Let’s say you are working on a data science project analyzing movie ratings. Your dataset contains thousands of reviews from users, and you want to predict which genres are the most popular.

  • The Glitch: A user watches Inception and rates it 5 stars. They click “Submit Review,” but their internet lags. Thinking it didn’t work, they mash the “Submit” button three more times.
  • The Result: The database records that exact same 5-star review four times. You now have four identical rows: Same user ID, same movie, same rating, same timestamp.
  • The Impact: If you don’t remove those extras, your ML model will analyze the data and falsely believe that four separate people loved the movie, heavily skewing your final predictions!

How We Handle It (The Practical Step)

Unlike missing values, which require you to make tough statistical choices (like whether to drop or impute), removing duplicates is beautifully simple.
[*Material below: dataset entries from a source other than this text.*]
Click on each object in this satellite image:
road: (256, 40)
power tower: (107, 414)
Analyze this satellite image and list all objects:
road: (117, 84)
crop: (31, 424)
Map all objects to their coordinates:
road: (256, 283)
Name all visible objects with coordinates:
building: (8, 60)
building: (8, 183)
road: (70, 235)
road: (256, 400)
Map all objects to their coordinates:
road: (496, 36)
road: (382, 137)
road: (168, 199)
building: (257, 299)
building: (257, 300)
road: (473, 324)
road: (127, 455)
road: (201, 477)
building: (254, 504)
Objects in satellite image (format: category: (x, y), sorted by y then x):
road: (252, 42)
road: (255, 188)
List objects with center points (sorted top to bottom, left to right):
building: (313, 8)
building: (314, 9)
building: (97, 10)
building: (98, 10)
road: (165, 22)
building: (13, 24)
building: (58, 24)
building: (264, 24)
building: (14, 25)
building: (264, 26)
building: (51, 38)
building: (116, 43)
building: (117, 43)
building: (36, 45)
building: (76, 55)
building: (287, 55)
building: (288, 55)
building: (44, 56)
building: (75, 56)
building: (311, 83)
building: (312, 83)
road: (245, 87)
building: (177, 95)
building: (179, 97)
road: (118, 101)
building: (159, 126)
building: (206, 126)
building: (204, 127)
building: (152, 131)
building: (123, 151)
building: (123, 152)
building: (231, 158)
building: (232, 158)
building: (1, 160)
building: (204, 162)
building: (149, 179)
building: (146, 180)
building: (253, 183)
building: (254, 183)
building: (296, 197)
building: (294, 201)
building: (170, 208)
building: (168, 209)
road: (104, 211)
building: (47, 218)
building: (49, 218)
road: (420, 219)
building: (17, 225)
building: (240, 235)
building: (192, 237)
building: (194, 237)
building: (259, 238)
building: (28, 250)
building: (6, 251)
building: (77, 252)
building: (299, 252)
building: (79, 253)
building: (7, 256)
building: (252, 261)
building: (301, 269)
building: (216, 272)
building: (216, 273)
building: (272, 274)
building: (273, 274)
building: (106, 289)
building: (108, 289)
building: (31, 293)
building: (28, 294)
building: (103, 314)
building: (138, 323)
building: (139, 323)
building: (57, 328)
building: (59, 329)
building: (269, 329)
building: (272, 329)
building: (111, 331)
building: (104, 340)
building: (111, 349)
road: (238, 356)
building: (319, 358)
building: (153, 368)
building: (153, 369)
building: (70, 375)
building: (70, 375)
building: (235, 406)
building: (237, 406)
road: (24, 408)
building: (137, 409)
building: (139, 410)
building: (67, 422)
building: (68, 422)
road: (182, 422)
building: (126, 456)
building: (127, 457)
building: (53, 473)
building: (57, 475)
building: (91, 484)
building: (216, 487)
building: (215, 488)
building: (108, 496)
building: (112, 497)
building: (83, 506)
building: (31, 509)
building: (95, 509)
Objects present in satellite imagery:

When you load your data into a Pandas DataFrame (like we discussed a few lessons ago), the library has a built-in magic trick. You simply tell Pandas to look for duplicate rows. It scans the entire spreadsheet in milliseconds, keeps the first version of the row it sees, and instantly deletes all the identical copies. It is a quick, one-and-done cleaning step.

Practical Use Cases

Every industry has to scrub duplicates before training their algorithms. Here is how it looks in the real world:

  • E-Commerce & Retail: When companies merge two different databases together (like bringing last year’s sales data into this year’s system), customers often get imported twice. Removing duplicates ensures a model doesn’t predict that a customer will buy twice as much coffee as they actually do.
  • Social Media Sentiment Analysis: If an ML model is analyzing Twitter (X) data to see if people like a new product, it might accidentally scrape the exact same “Retweet” 10,000 times. Deduplication ensures the model counts that as one original thought, rather than 10,000 separate happy customers.
  • Healthcare Records: If a patient is registered twice in a hospital’s system due to a clerical error, an ML model predicting resource needs might falsely assume there are two separate patients requiring two separate beds.

Summary

Removing duplicates is a vital Data Preprocessing step where we delete identical, repeating rows from our dataset. We do this because feeding an algorithm the same example over and over causes it to become biased and memorize data rather than actually learning the underlying patterns. Thanks to tools like Pandas, cleaning these system glitches takes just a fraction of a second!